AMXINT8 / AMXINT4: conversion required

These methods use KT-Kernel custom quantized format, so CPU-side expert weights must be converted to AMX-friendly format first.

python scripts/convert_cpu_weights.py \
  --input-path /path/to/model \
  --input-type bf16 \
  --output /path/to/cpu-weights-int8 \
  --quant-method int8

Common options:

  • --input-type: fp8, fp16, or bf16
  • --quant-method: int8 or int4

Use the converted output directory as --kt-weight-path.

Launch with SGLang

AMX backend now runs through SGLang startup flow.
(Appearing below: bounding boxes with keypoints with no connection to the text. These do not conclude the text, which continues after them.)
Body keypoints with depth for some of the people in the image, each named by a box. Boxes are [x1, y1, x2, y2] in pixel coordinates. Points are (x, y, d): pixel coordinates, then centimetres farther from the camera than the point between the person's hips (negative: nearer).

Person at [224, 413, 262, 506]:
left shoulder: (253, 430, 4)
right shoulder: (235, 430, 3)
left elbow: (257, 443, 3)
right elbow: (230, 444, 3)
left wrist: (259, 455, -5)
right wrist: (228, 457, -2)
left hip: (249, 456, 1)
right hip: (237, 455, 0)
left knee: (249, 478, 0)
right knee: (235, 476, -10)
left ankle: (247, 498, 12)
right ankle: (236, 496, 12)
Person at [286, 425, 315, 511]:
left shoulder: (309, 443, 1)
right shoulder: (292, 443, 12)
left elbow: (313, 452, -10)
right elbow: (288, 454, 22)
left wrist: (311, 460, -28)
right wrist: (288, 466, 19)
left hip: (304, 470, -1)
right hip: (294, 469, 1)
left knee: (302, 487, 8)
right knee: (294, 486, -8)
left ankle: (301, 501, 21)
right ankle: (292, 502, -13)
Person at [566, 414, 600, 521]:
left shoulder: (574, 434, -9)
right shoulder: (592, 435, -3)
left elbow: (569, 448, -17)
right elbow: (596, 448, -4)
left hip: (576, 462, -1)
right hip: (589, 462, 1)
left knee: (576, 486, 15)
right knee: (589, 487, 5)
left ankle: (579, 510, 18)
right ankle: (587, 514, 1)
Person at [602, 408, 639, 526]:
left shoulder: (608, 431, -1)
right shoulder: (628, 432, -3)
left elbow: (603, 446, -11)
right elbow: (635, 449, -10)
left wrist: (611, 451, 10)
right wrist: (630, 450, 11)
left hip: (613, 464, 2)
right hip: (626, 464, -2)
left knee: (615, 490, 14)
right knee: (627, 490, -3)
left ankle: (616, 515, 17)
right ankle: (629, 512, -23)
python -m sglang.launch_server \
  --model /path/to/model \
  --trust-remote-code \
  --kt-method BF16 \
  --kt-weight-path /path/to/model \
  --kt-cpuinfer 64 \
  --kt-threadpool-count 2 \
  --kt-num-gpu-experts 32

Key AMX-related parameters:

  • --kt-method: BF16, AMXINT8, or AMXINT4
  • --kt-weight-path:
    • BF16: original BF16 model directory
    • AMXINT8/AMXINT4: converted CPU weight directory

For full installation and end-to-end examples, see KT-Kernel Installation.

Troubleshooting

Illegal instruction or AMX kernel not used

  • Verify AMX flags with lscpu
  • Confirm AMX is enabled in BIOS
  • Rebuild/reinstall KT-Kernel if environment changed

Slow startup during AMX conversion

Weight conversion is expected to take time for large MoE models. This is a one-time preprocessing step per weight set.

No throughput gains in decode-heavy workloads

decode can have lower arithmetic intensity. This is normal; KT-Kernel may rely more on non-AMX paths in such phases for better latency.